Fourth aspect, based on the inventive concept same with internet content risk evaluating method in previous embodiment, this hair
It is bright that a kind of server is also provided, as shown in fig. 6, including memory 604, processor 602 and being stored on memory 604 and can be
The computer program run on processor 602, the processor 602 realize internet content described previously when performing described program
The step of either method of risk evaluating method.

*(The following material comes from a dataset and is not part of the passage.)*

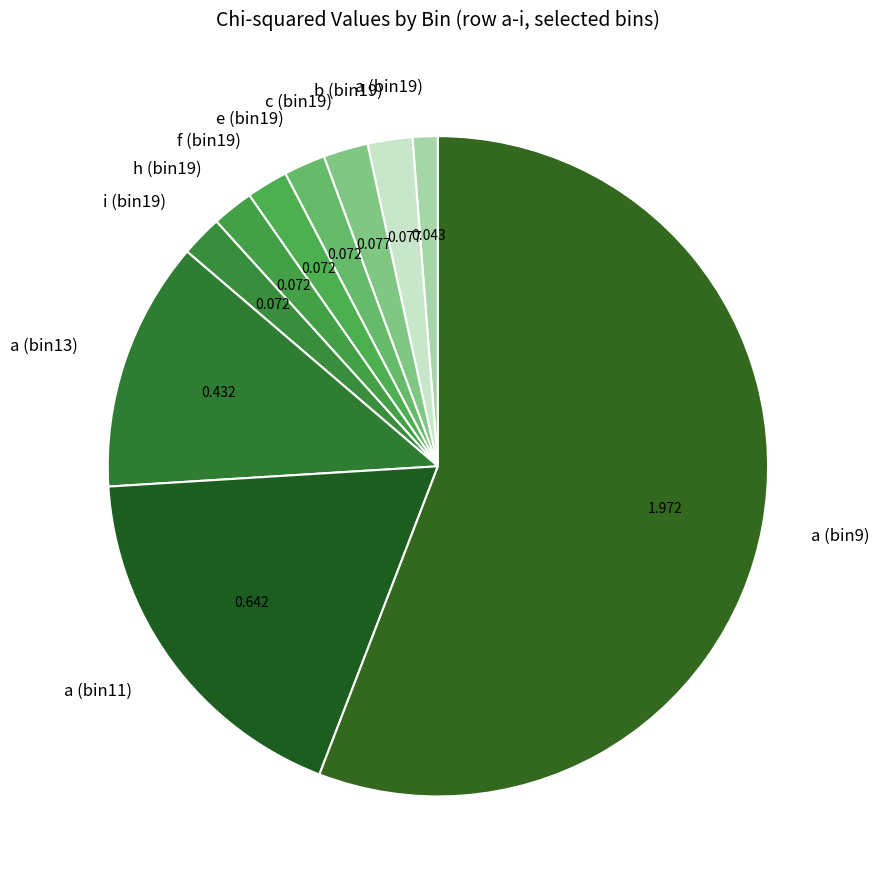

Do c (bin19) and e (bin19) together represent more than half of the pie?

No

Wherein, in figure 6, bus architecture (being represented with bus 600), bus 600 can include any number of interconnection
Bus and bridge, bus 600 deposited what the one or more processors including being represented by processor 602 and memory 604 represented
The various circuits of reservoir link together.Bus 600 can also will ancillary equipment, voltage-stablizer and management circuit etc. it
Various other circuits of class link together, and these are all it is known in the art, therefore, no longer being carried out further to it herein
Description.EBI 606 provides interface between bus 600 and receiver 601 and transmitter 603.Receiver 601 and transmitter
603 can be same element, i.e. transceiver, there is provided for the unit to be communicated over a transmission medium with various other devices.Place
Reason device 602 is responsible for bus 600 and common processing, and memory 604 can be used for storage processor 602 and perform behaviour
Used data when making.
This specification is with reference to the method, equipment (system) and computer program product according to this specification embodiment
Flow chart and/or block diagram describe.It should be understood that can be by every in computer program instructions implementation process figure and/or block diagram
One flow and/or the flow in square frame and flow chart and/or block diagram and/or the combination of square frame.These computers can be provided
Processor of the programmed instruction to all-purpose computer, special-purpose computer, Embedded Processor or other programmable data processing devices
To produce a machine so that produce use by the instruction of computer or the computing device of other programmable data processing devices
In setting for the function that realization is specified in one flow of flow chart or multiple flows and/or one square frame of block diagram or multiple square frames
It is standby.
These computer program instructions, which may be alternatively stored in, can guide computer or other programmable data processing devices with spy
Determine in the computer-readable memory that mode works so that the instruction being stored in the computer-readable memory, which produces, to be included referring to
Make the manufacture of equipment, the commander equipment realize in one flow of flow chart or multiple flows and/or one square frame of block diagram or
The function of being specified in multiple square frames.
These computer program instructions can be also loaded into computer or other programmable data processing devices so that counted
Series of operation steps is performed on calculation machine or other programmable devices to produce computer implemented processing, so as in computer or
The instruction performed on other programmable devices is provided for realizing in one flow of flow chart or multiple flows and/or block diagram one
The step of function of being specified in individual square frame or multiple square frames.
Although having been described for the preferred embodiment of this specification, those skilled in the art once know basic wound
The property made concept, then other change and modification can be made to these embodiments.So appended claims are intended to be construed to include
Preferred embodiment and fall into having altered and changing for this specification scope.
Obviously, those skilled in the art can carry out various changes and modification without departing from this specification to this specification
Spirit and scope.So, if these modifications and variations of this specification belong to this specification claim and its equivalent skill
Within the scope of art, then this specification is also intended to comprising including these changes and modification.